Singapore's Artificial Intelligence Singapore (AISG) has released the next generation large language model Qwen-Sea-Lion-v4, with its underlying technology fully switched from Meta Llama to Alibaba's "Qwen3-32B", and it has ranked first in the open-source list with less than 200 billion parameters on the Southeast Asian Language Comprehensive Evaluation Benchmark (Sea-Helm).

Reasons for the Switch 

- Language Adaptation: Llama performs poorly on low-resource languages such as Indonesian, Thai, and Malay; Qwen3 is pre-trained on 119 languages/dialects, covering 36 trillion tokens, with a native multilingual architecture that lowers the threshold for subsequent training  

- Tokenization Optimization: The new model discards the Western commonly used "sentence tokenizer" and adopts Byte Pair Encoding (BPE), which can split Thai and Burmese characters without spaces, significantly improving translation accuracy and reasoning speed  

- Compute-Friendly: After quantization, the model can run on consumer-grade laptops with 32GB of memory, fitting the scenario of limited computing power in many small and medium-sized enterprises in Southeast Asia

Training Data  

AISG contributed 100 billion Southeast Asian language tokens, with a content concentration of 13%, 26 times that of Llama2; Alibaba used "advanced post-training" to inject regional knowledge, enabling the model to better understand mixed languages such as Singaporean English and Malaysian English.

Performance Results  

The Sea-Helm ranking shows that Qwen-Sea-Lion-v4 leads the original Llama baseline by an average of 8.4% in tasks for Indonesian, Vietnamese, Thai, and Malay languages. It also ranks first in document-level reasoning and cross-language summary metrics.

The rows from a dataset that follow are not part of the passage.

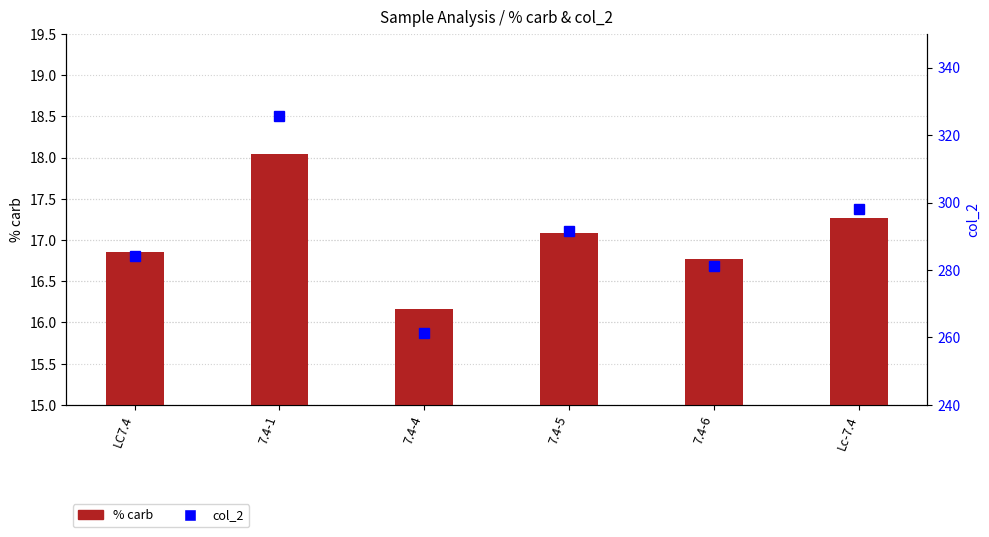

What is the average value of the col_2 series?

290.4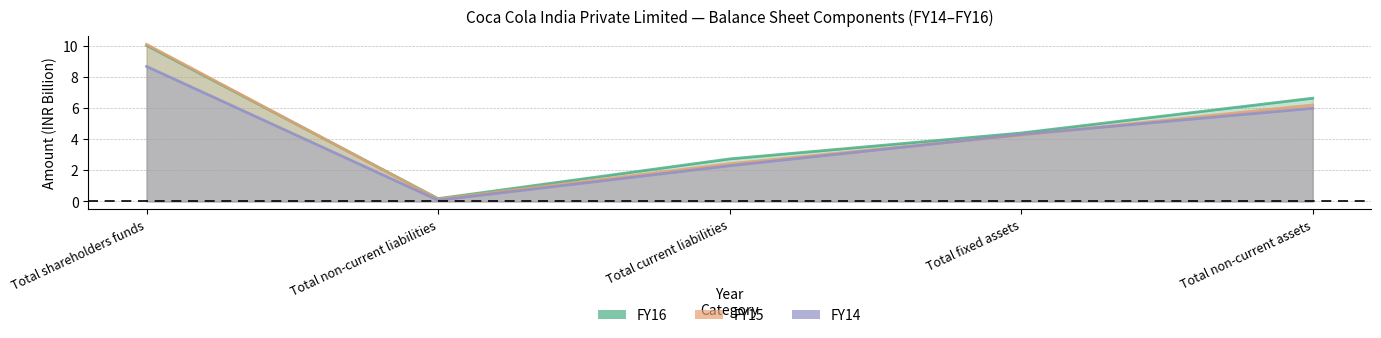

Does the chart display data point markers on the line(s)?

No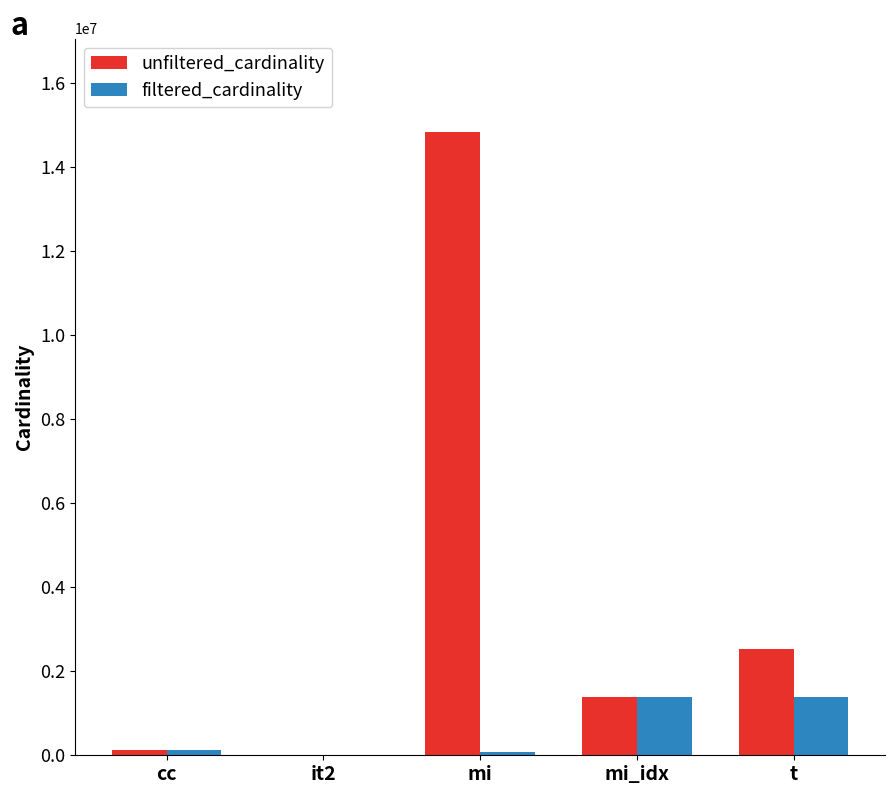

What value does the filtered_cardinality series have at cc?

135086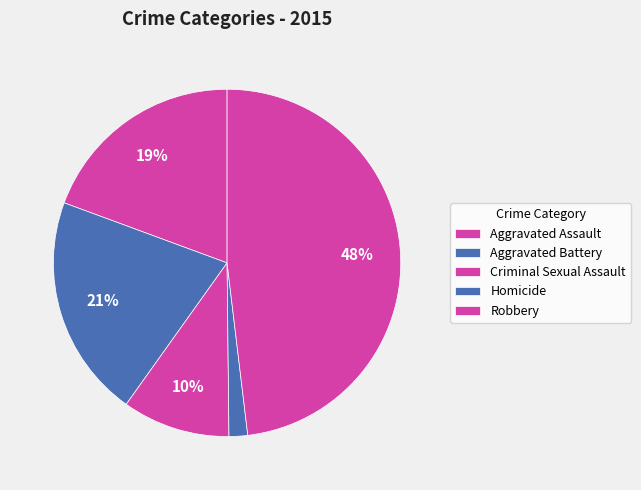

To the nearest percent, what portion does Homicide represent?

2%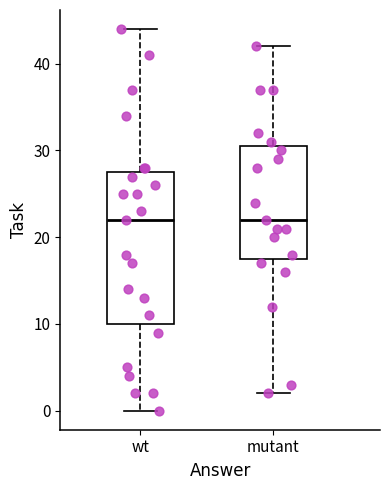

Comparing the boxes themselves (not the whiskers), which one is the tallest?

wt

Open Source and Implementation  

The model is now freely available for download on Hugging Face and the AISG official website, offering 4/8-bit quantized versions; the Singapore government has included it in the national multimodal program worth 70 million Singapore dollars launched in 2023, and it is expected to be widely deployed in education, healthcare, and finance sectors by 2026.